On July 27, 2022, the Securities and Exchange Commission (SEC) separately settled three enforcement actions with broker-dealers and investment advisers for alleged deficiencies relating to the prevention of customer identity theft, in violation of the SEC’s Identity Theft Red Flags Rule, or Regulation S-ID. Regulation S-ID requires registered financial institutions, broker dealers, and investment advisers that offer or maintain one or more covered accounts to maintain a written identify theft prevention program designed to detect, prevent, and mitigate identity theft pertaining to covered accounts.
Without admitting or denying the SEC’s findings, each firm agreed to pay penalties ranging between $425,000 to $1.2 million. The SEC’s orders found that, between at least January 2017 to October 2019, the firms’ identity theft prevention programs did not include reasonable policies and procedures to identify relevant red flags in connection with customer accounts or incorporate those red flags into their programs.

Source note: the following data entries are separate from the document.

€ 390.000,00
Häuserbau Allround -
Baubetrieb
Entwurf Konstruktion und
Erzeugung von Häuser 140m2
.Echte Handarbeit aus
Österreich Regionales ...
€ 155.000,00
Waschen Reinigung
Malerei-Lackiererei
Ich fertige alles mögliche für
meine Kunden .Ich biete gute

The SEC orders state that the firms’ programs further lacked reasonable policies and procedures to respond appropriately to detected identity theft red flags, or to ensure that such programs were updated periodically to reflect changes in identity theft risks to customers. In particular, the SEC faulted the firms variously for policies and procedures that (i) merely restated the wording of Reg S-ID without stating how the firm would actually identify or respond to red flags; (ii) were not sufficiently tailored to the firm and its covered accounts; and (iii) had not been updated to keep pace with the changing threat landscape. The SEC also took issue with certain of the firms’ training procedures and compliance reporting to senior management and the board of directors, finding these to be insufficient and not in compliance with Reg S-ID. Notably absent was any allegation of customer harm.
Importantly, the SEC’s orders suggest that there will be greater scrutiny around a company’s implementation of and overall compliance with Regulation S-ID. “Today’s actions are reminders that broker-dealers and investment advisers must design and operate identity theft prevention programs that are appropriately tailored to their businesses and update them in response to the increased threat and changing nature of identity theft,” said Carolyn M. Welshhans, Acting Chief of the SEC Enforcement Division’s Crypto Assets and Cyber Unit.
Companies looking to benchmark existing programs should consider the following from the SEC orders:
- Develop and maintain reasonable policies and procedures to respond appropriately to detected identity theft red flags;
- Update your customer identity program periodically to reflect changes in identity theft risks to customers;
- Ensure there is board of directors’ oversight in the development, implementation, and administration of such program;
- Exercise appropriate and effective oversight of all service provider arrangements; and
- Ensure staff are effectively trained to implement the program.
We will continue to follow and report on these developments.